→ **Problem to solve**
Set the data down exactly as it stands, and keep its pictures out.

[Raw data Boundary: Start]

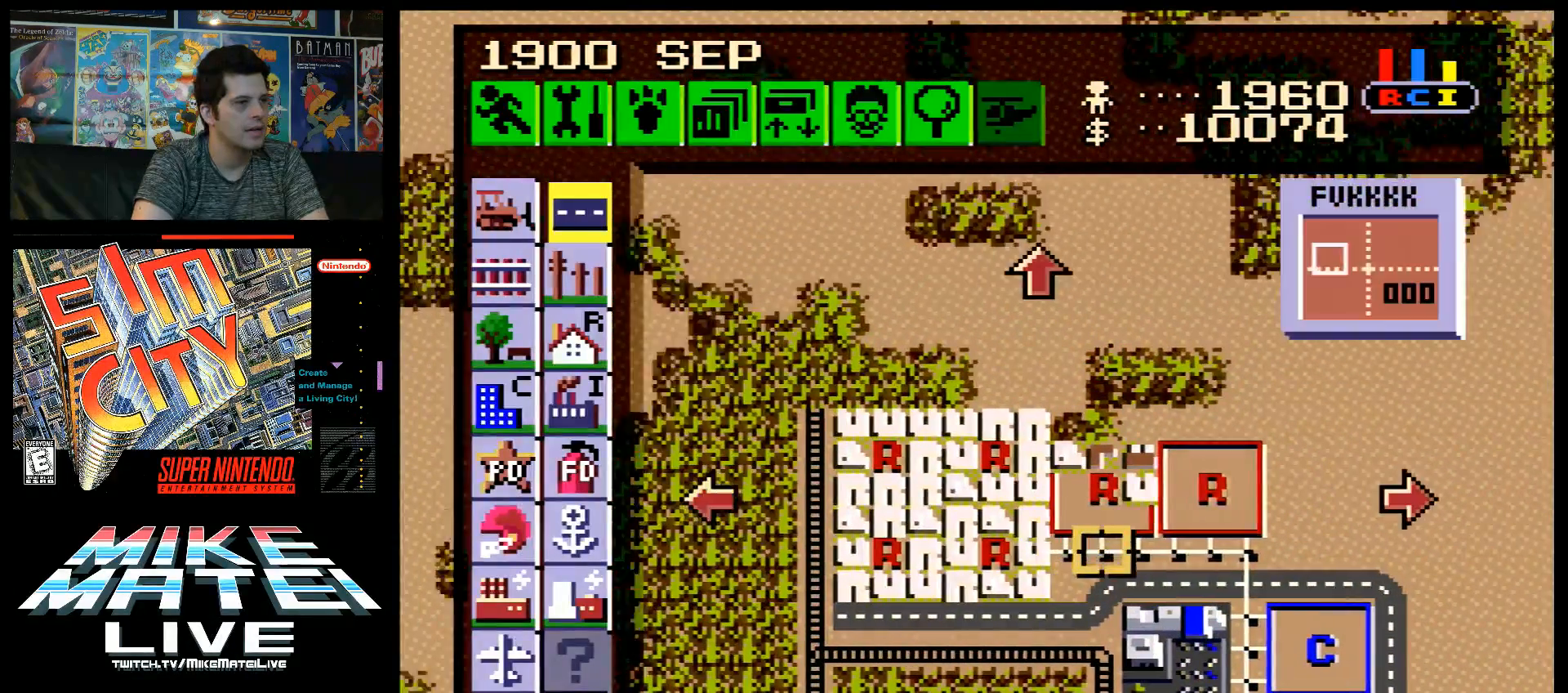
{"buttons": [], "events": [[233, "DPAD_DOWN", "down"], [233, "DPAD_RIGHT", "up"], [267, "A", "up"], [367, "DPAD_DOWN", "up"]]}
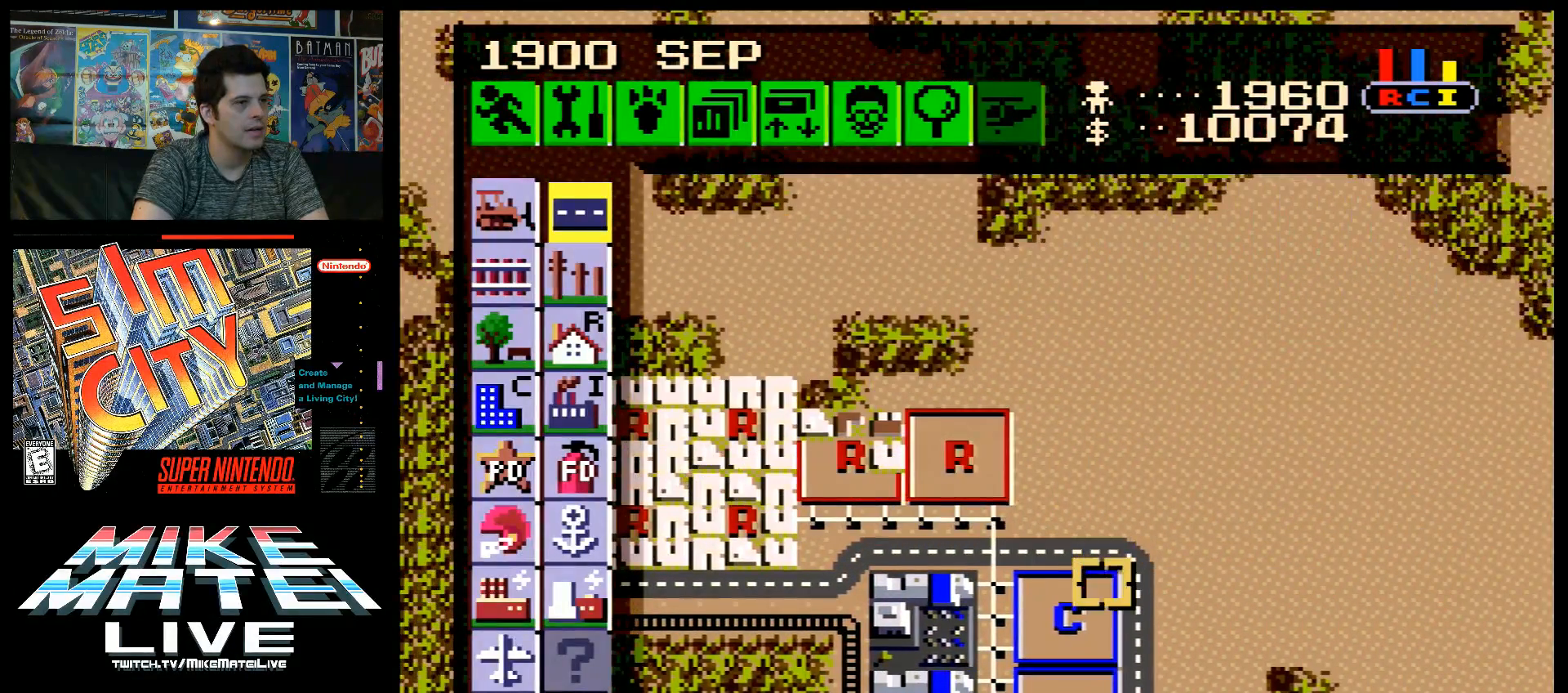
{"buttons": ["DPAD_DOWN"], "events": [[267, "DPAD_DOWN", "down"]]}
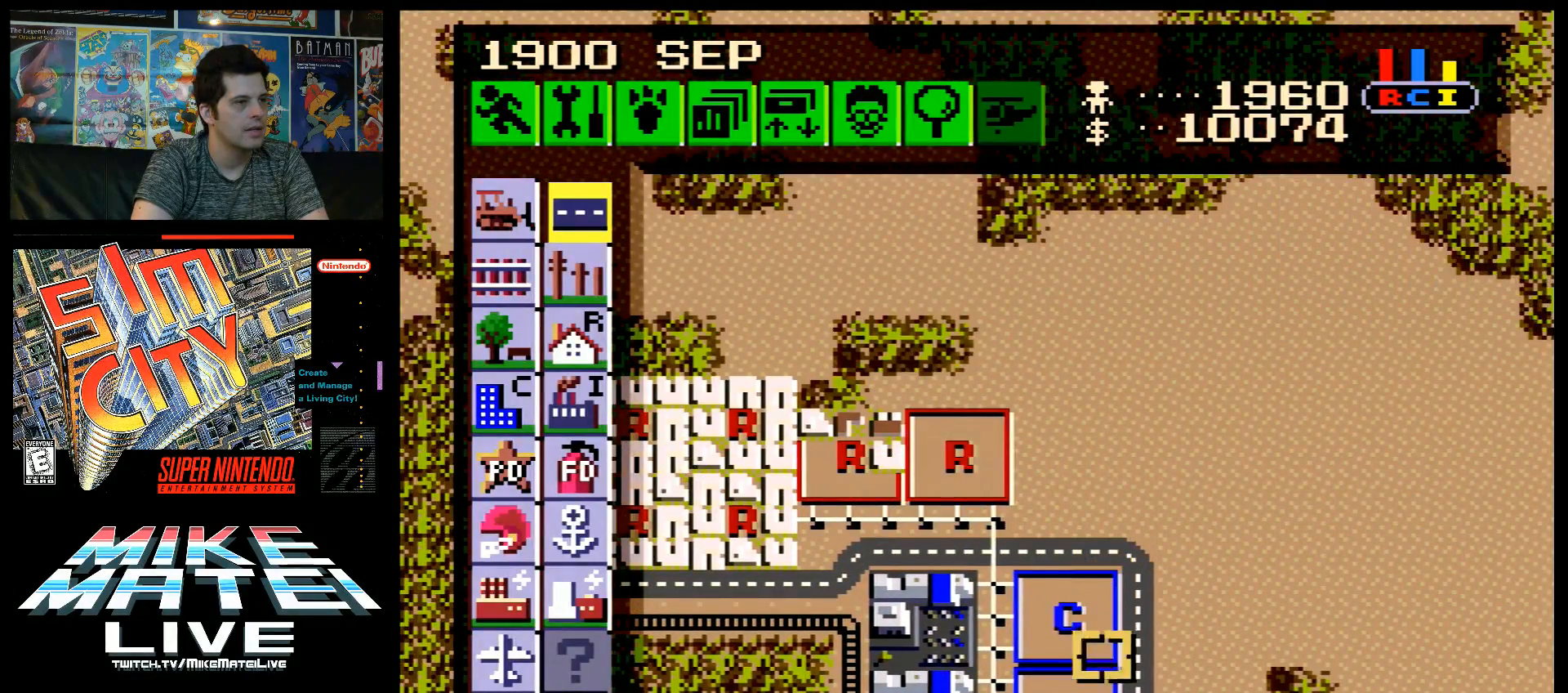
{"buttons": ["DPAD_RIGHT"], "events": [[17, "DPAD_DOWN", "up"], [17, "DPAD_LEFT", "down"], [183, "DPAD_UP", "down"], [200, "DPAD_LEFT", "up"], [300, "DPAD_RIGHT", "down"], [333, "DPAD_UP", "up"]]}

[Raw data Boundary: End]

→ **Worked solution**
{"buttons": [], "events": [[233, "DPAD_DOWN", "down"], [233, "DPAD_RIGHT", "up"], [267, "A", "up"], [367, "DPAD_DOWN", "up"]]}
{"buttons": ["DPAD_DOWN"], "events": [[267, "DPAD_DOWN", "down"]]}
{"buttons": ["DPAD_RIGHT"], "events": [[17, "DPAD_DOWN", "up"], [17, "DPAD_LEFT", "down"], [183, "DPAD_UP", "down"], [200, "DPAD_LEFT", "up"], [300, "DPAD_RIGHT", "down"], [333, "DPAD_UP", "up"]]}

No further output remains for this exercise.